TO DO:
All lines with the word "tertiary" are to be found and copied from the listing.
──────
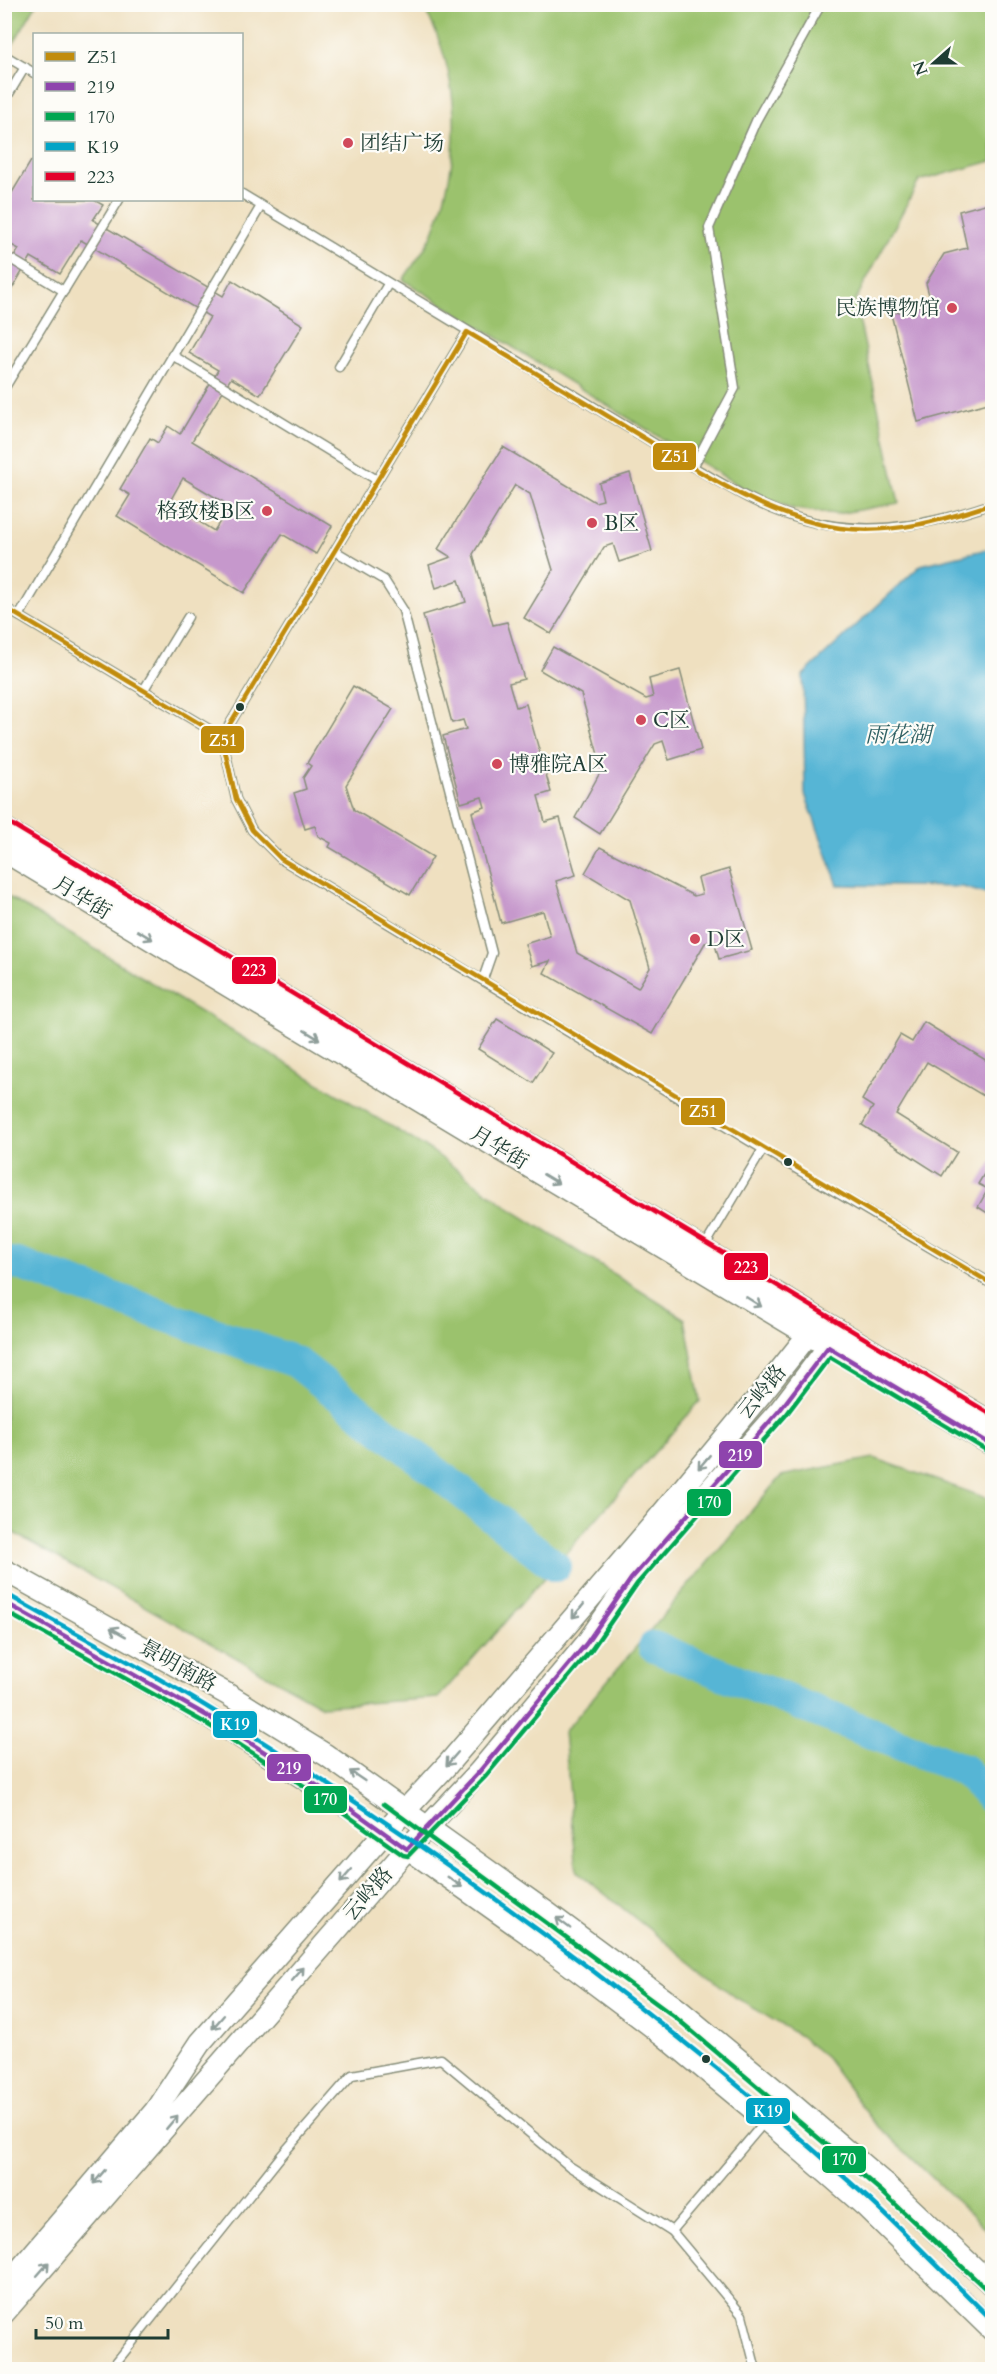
<svg xmlns="http://www.w3.org/2000/svg" width="997" height="2374" font-family="Cardo,'Noto Serif SC',serif">
  <rect width="100%" height="100%" fill="#fdfcf7"/>
  <filter id="ink" filterUnits="userSpaceOnUse"><feTurbulence type="fractalNoise" baseFrequency=".0167" numOctaves="2"/><feDisplacementMap in="SourceGraphic" scale="12" xChannelSelector="R" yChannelSelector="G"/><feConvolveMatrix kernelMatrix="1 2 1 2 8 2 1 2 1" color-interpolation-filters="sRGB"/></filter>
  <filter id="wash" filterUnits="userSpaceOnUse"><feTurbulence type="fractalNoise" baseFrequency=".008" numOctaves="4" result="noise"/><feDisplacementMap in="SourceGraphic" scale="24" xChannelSelector="R" yChannelSelector="G"/><feGaussianBlur stdDeviation="1.35" result="paint"/><feColorMatrix in="noise" values="0 0 0 0 0 0 0 0 0 0 0 0 0 0 0 0 0 1.4 0 .05"/><feComposite in="paint" operator="in"/></filter>
  <g filter="url(#wash)">
    <rect width="100%" height="100%" fill="#efe0c0"/>
    <g fill="#9bc26d" stroke="#5d8050" stroke-width="1.5">
      <path d="M4 5H36L13 44 5 39Z"/>
      <path d="M423 5H992V161L919 181 855 301 899 503 836 514 794 509 749 492 403 280C413 264 428 247 434 230 463 154 462 77 423 5Z"/>
      <path d="M5 895 432 1151 512 1210 685 1319 700 1401 438 1698 322 1706 5 1528Z"/>
      <path d="M874 1458 992 1500V2235L872 2120 826 2058 800 2036 735 1997 577 1872 564 1732 781 1476Z"/>
    </g>
    <path fill="#56b5d5" stroke="#3a7984" stroke-width="1.5" d="M992 548V896L963 887 838 885 805 794 803 675 921 565Z"/>
    <g fill="none" stroke-linecap="round" stroke-linejoin="round">
      <g stroke="#56b5d5" stroke-width="32">
        <path d="M4 1262 18 1264 296 1362 555 1566"/>
        <path d="M654 1647 964 1770 992 1799"/>
      </g>
    </g>
    <g id="blocks">
      <g fill="#c698cc" fill-rule="evenodd">
        <path d="M31 161 34 163V200H94L103 205 93 220 223 296 232 280 303 325 260 395 231 378 192 441 332 526 316 554 282 534 244 593 117 516 130 495 120 489 150 438 158 443 168 426 180 434 218 370 189 353 210 317 81 240 60 274 31 257 4 302V273L19 249 4 241V206ZM183 478 230 506 214 531 169 503Z"/>
        <path d="M992 202V402L918 422 891 314 931 303 926 283 944 254 967 248 959 211Z"/>
        <path d="M503 447 595 502 603 500 599 483 630 473 652 551 619 562 613 544 604 547 551 634 524 618 553 570 530 494 515 485 473 554 493 625 507 622 524 679 509 683 516 707 526 704 551 792 538 796 545 822 560 818 576 875 556 881 577 953 638 988 650 968 630 900 585 873 600 847 694 896 702 894 698 878 729 869 752 950 719 959 714 941 705 943 652 1034 544 973 550 961 532 966 525 944 550 936 543 911 501 923 472 812 485 807 482 797 461 803 443 736 466 729 463 720 452 723 423 615 466 602 459 580 436 588 429 565 451 557 438 549Z"/>
        <path d="M553 647 646 699 653 697 649 679 680 670 701 750 669 760 663 741 655 744 600 834 575 818 602 769 581 694 540 670Z"/>
        <path d="M353 686 393 709 346 785 354 810 433 857 410 895 329 847 331 843 318 836 315 826 305 829 294 793 306 789 303 778 311 766 307 763Z"/>
        <path d="M497 1019 552 1053 533 1083 478 1049Z"/>
        <path d="M924 1022 992 1064V1101L927 1062 896 1114 957 1152 942 1176 862 1125 873 1107 862 1100 900 1035 912 1042Z"/>
        <path d="M992 1161V1216L978 1207 988 1189 978 1184Z"/>
      </g>
    </g>
  </g>
  <g filter="url(#ink)">
    <use href="#blocks" fill-opacity="0" stroke="#878e7a" stroke-width="1.5"/>
    <g fill="none" stroke-linecap="round" stroke-linejoin="round">
      <g stroke="#878e7a" stroke-width="11">
        <g id="service">
          <path d="M4 55 34 73"/>
          <path d="M4 102 25 67"/>
          <path d="M242 194 693 467C722 483 751 502 783 513 855 540 922 528 992 504"/>
          <path d="M4 255 64 291"/>
          <path d="M467 332 222 737 236 799 252 830 281 859 763 1149 992 1284"/>
          <path d="M172 355 377 480"/>
          <path d="M339 367 388 284"/>
          <path d="M4 389 119 200"/>
          <path d="M693 467 735 388 709 228 756 121 821 4"/>
          <path d="M335 551 384 580 403 610 492 953 483 979"/>
          <path d="M4 607 222 737"/>
          <path d="M19 616 261 206"/>
          <path d="M143 691 188 617"/>
          <path d="M703 1249 763 1149"/>
          <path d="M672 2231 784 2099"/>
          <path d="M110 2370 281 2156 352 2075 441 2059 569 2166 672 2231 742 2315 756 2370"/>
        </g>
      </g>
      <g stroke="#878e7a" stroke-width="24">
        <g id="tertiary">
          <path d="M4 828 992 1423"/>
          <path d="M4 851 992 1445"/>
          <path d="M4 1570 227 1694 326 1755 549 1914 680 2011 785 2098 885 2184 992 2285"/>
          <path d="M4 1602 211 1718 362 1816 533 1937 662 2034 766 2120 865 2206 992 2330"/>
          <path d="M4 2288 155 2111 200 2043 385 1832 448 1764 651 1527 761 1394 808 1335 818 1318"/>
          <path d="M4 2313 407 1849 479 1772 586 1644 631 1579 780 1410 828 1347 838 1330"/>
        </g>
      </g>
      <use href="#service" stroke="#fff" stroke-width="8"/>
      <use href="#tertiary" stroke="#fff" stroke-width="21"/>
      <g stroke="#fdfcf7" stroke-width="9">
        <g id="bus-1">
          <path d="M992 504C944 520 892 535 840 528 766 517 702 473 639 435 582 400 524 366 467 332L222 737 236 799 252 830 281 859 992 1284"/>
          <path d="M4 607 222 737 233 787"/>
        </g>
      </g>
      <g stroke="#fdfcf7" stroke-width="9">
        <path id="bus-2" d="M4 1602 211 1718 327 1792 407 1849 479 1772 586 1644 631 1579 780 1410 828 1347 992 1445"/>
      </g>
      <g stroke="#fdfcf7" stroke-width="9">
        <g id="bus-3">
          <path d="M4 1611 207 1724 323 1798 403 1855 408 1856 485 1777 592 1649 637 1584 786 1415 830 1357 988 1451"/>
          <path d="M384 1804 675 2017 880 2190 987 2290"/>
        </g>
      </g>
      <g stroke="#fdfcf7" stroke-width="9">
        <path id="bus-4" d="M8 1595C77 1635 150 1671 217 1713 445 1855 670 2019 869 2199 911 2238 951 2280 992 2320"/>
      </g>
      <g stroke="#fdfcf7" stroke-width="9">
        <path id="bus-5" d="M8 822 992 1415"/>
      </g>
      <use href="#bus-1" stroke="#c18c0d" stroke-width="4.5"/>
      <use href="#bus-2" stroke="#8e44ad" stroke-width="4.5"/>
      <use href="#bus-3" stroke="#00a651" stroke-width="4.5"/>
      <use href="#bus-4" stroke="#02a4c6" stroke-width="4.5"/>
      <use href="#bus-5" stroke="#e4002b" stroke-width="4.5"/>
    </g>
    <defs><path id="oneway-shaft" d="M-6 0H5M1.5-3L5.5 0L1.5 3" fill="none" stroke-width="1.6" stroke-linecap="round" stroke-linejoin="round" transform="scale(1.5)"/></defs>
    <g stroke="#8f9e9a">
      <use href="#oneway-shaft" transform="translate(145 935) rotate(31)"/>
      <use href="#oneway-shaft" transform="translate(312 1035) rotate(31)"/>
      <use href="#oneway-shaft" transform="translate(551 1179) rotate(31)"/>
      <use href="#oneway-shaft" transform="translate(754 1302) rotate(32)"/>
      <use href="#oneway-shaft" transform="translate(704 1462) rotate(130)"/>
      <use href="#oneway-shaft" transform="translate(578 1611) rotate(130)"/>
      <use href="#oneway-shaft" transform="translate(118 1632) rotate(-151)"/>
      <use href="#oneway-shaft" transform="translate(452 1759) rotate(131)"/>
      <use href="#oneway-shaft" transform="translate(357 1776) rotate(-146)"/>
      <use href="#oneway-shaft" transform="translate(346 1876) rotate(131)"/>
      <use href="#oneway-shaft" transform="translate(455 1882) rotate(35)"/>
      <use href="#oneway-shaft" transform="translate(563 1923) rotate(-143)"/>
      <use href="#oneway-shaft" transform="translate(298 1974) rotate(-49)"/>
      <use href="#oneway-shaft" transform="translate(218 2022) rotate(131)"/>
      <use href="#oneway-shaft" transform="translate(172 2122) rotate(-50)"/>
      <use href="#oneway-shaft" transform="translate(99 2177) rotate(130)"/>
      <use href="#oneway-shaft" transform="translate(43 2269) rotate(-49)"/>
    </g>
  </g>
  <g fill="#d1495b" stroke="#fdfcf7" stroke-width="2">
    <circle cx="348" cy="143" r="6"/>
    <circle cx="952" cy="308" r="6"/>
    <circle cx="267" cy="511" r="6"/>
    <circle cx="592" cy="523" r="6"/>
    <circle cx="641" cy="720" r="6"/>
    <circle cx="497" cy="764" r="6"/>
    <circle cx="695" cy="939" r="6"/>
  </g>
  <g fill="#1f3d34" stroke="#fdfcf7" stroke-width="2">
    <circle cx="240" cy="707" r="5"/>
    <circle cx="788" cy="1162" r="5"/>
    <circle cx="706" cy="2059" r="5"/>
  </g>
  <g text-anchor="middle" dominant-baseline="central" stroke-width="4.5" stroke-linejoin="round" paint-order="stroke">
    <g font-size="21" fill="#1f3d34" stroke="#fdfcf7" text-anchor="start">
      <text x="360" y="143">团结广场</text>
      <text x="940" y="308" text-anchor="end">民族博物馆</text>
      <text x="255" y="511" text-anchor="end">格致楼B区</text>
      <text x="604" y="523">B区</text>
      <text x="653" y="720">C区</text>
      <text x="509" y="764">博雅院A区</text>
      <text x="707" y="939">D区</text>
    </g>
    <g font-size="21" fill="#1f3d34" stroke="#fdfcf7">
      <text transform="translate(82 898) rotate(31)">月华街</text>
      <text transform="translate(499 1148) rotate(31)">月华街</text>
      <text transform="translate(762 1392) rotate(-51)">云岭路</text>
      <text transform="translate(178 1666) rotate(29)">景明南路</text>
      <text transform="translate(368 1894) rotate(-49)">云岭路</text>
    </g>
    <g font-size="22" font-style="italic" fill="#306164" stroke="#fdfcf7">
      <text x="898" y="735">雨花湖</text>
    </g>
  </g>
  <g stroke="#fdfcf7" stroke-width="2">
    <rect x="652" y="442" width="45" height="29" rx="6" fill="#c18c0d"/>
    <rect x="200" y="725" width="45" height="29" rx="6" fill="#c18c0d"/>
    <rect x="231" y="956" width="46" height="29" rx="6" fill="#e4002b"/>
    <rect x="680" y="1097" width="46" height="29" rx="6" fill="#c18c0d"/>
    <rect x="723" y="1252" width="46" height="29" rx="6" fill="#e4002b"/>
    <rect x="718" y="1440" width="45" height="29" rx="6" fill="#8e44ad"/>
    <rect x="686" y="1488" width="46" height="29" rx="6" fill="#00a651"/>
    <rect x="212" y="1710" width="46" height="29" rx="6" fill="#02a4c6"/>
    <rect x="266" y="1753" width="46" height="29" rx="6" fill="#8e44ad"/>
    <rect x="303" y="1785" width="45" height="29" rx="6" fill="#00a651"/>
    <rect x="745" y="2097" width="46" height="28" rx="6" fill="#02a4c6"/>
    <rect x="821" y="2145" width="46" height="29" rx="6" fill="#00a651"/>
  </g>
  <g font-size="16" text-anchor="middle" font-weight="bold" fill="#fff">
    <text x="675" y="462">Z51</text>
    <text x="223" y="746">Z51</text>
    <text x="254" y="976">223</text>
    <text x="703" y="1117">Z51</text>
    <text x="746" y="1273">223</text>
    <text x="740" y="1461">219</text>
    <text x="709" y="1508">170</text>
    <text x="235" y="1730">K19</text>
    <text x="289" y="1774">219</text>
    <text x="325" y="1805">170</text>
    <text x="768" y="2117">K19</text>
    <text x="844" y="2165">170</text>
  </g>
  <rect width="997" height="2374" fill="none" stroke="#fdfcf7" stroke-width="24"/>
  <rect x="33" y="33" width="210" height="168" fill="#fdfcf7" stroke="#a4b0a9" stroke-width="1.5"/>
  <rect x="45" y="52" width="30" height="9" fill="#c18c0d" stroke="#a4b0a9" stroke-width="1.5"/>
  <text x="87" y="63" font-size="18" fill="#1f3d34">Z51</text>
  <rect x="45" y="82" width="30" height="9" fill="#8e44ad" stroke="#a4b0a9" stroke-width="1.5"/>
  <text x="87" y="93" font-size="18" fill="#1f3d34">219</text>
  <rect x="45" y="112" width="30" height="9" fill="#00a651" stroke="#a4b0a9" stroke-width="1.5"/>
  <text x="87" y="123" font-size="18" fill="#1f3d34">170</text>
  <rect x="45" y="142" width="30" height="9" fill="#02a4c6" stroke="#a4b0a9" stroke-width="1.5"/>
  <text x="87" y="153" font-size="18" fill="#1f3d34">K19</text>
  <rect x="45" y="172" width="30" height="9" fill="#e4002b" stroke="#a4b0a9" stroke-width="1.5"/>
  <text x="87" y="183" font-size="18" fill="#1f3d34">223</text>
  <g transform="translate(934 63) rotate(249)" stroke="#fdfcf7" stroke-width="4.5" paint-order="stroke">
  <path d="M0-4.5L10 22L0 15L-10 22Z" fill="#1f3d34"/>
  <text y="-9" font-size="16" font-weight="bold" text-anchor="middle" fill="#1f3d34">N</text>
  </g>
  <path d="M36 2329v9h132v-9" fill="none" stroke="#1f3d34" stroke-width="3"/>
  <text x="45" y="2329" font-size="18" fill="#1f3d34" stroke="#fdfcf7" stroke-width="4.5" paint-order="stroke">50 m</text>
</svg>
──────
RESULT FOR THIS EXERCISE:
        <g id="tertiary">
      <use href="#tertiary" stroke="#fff" stroke-width="21"/>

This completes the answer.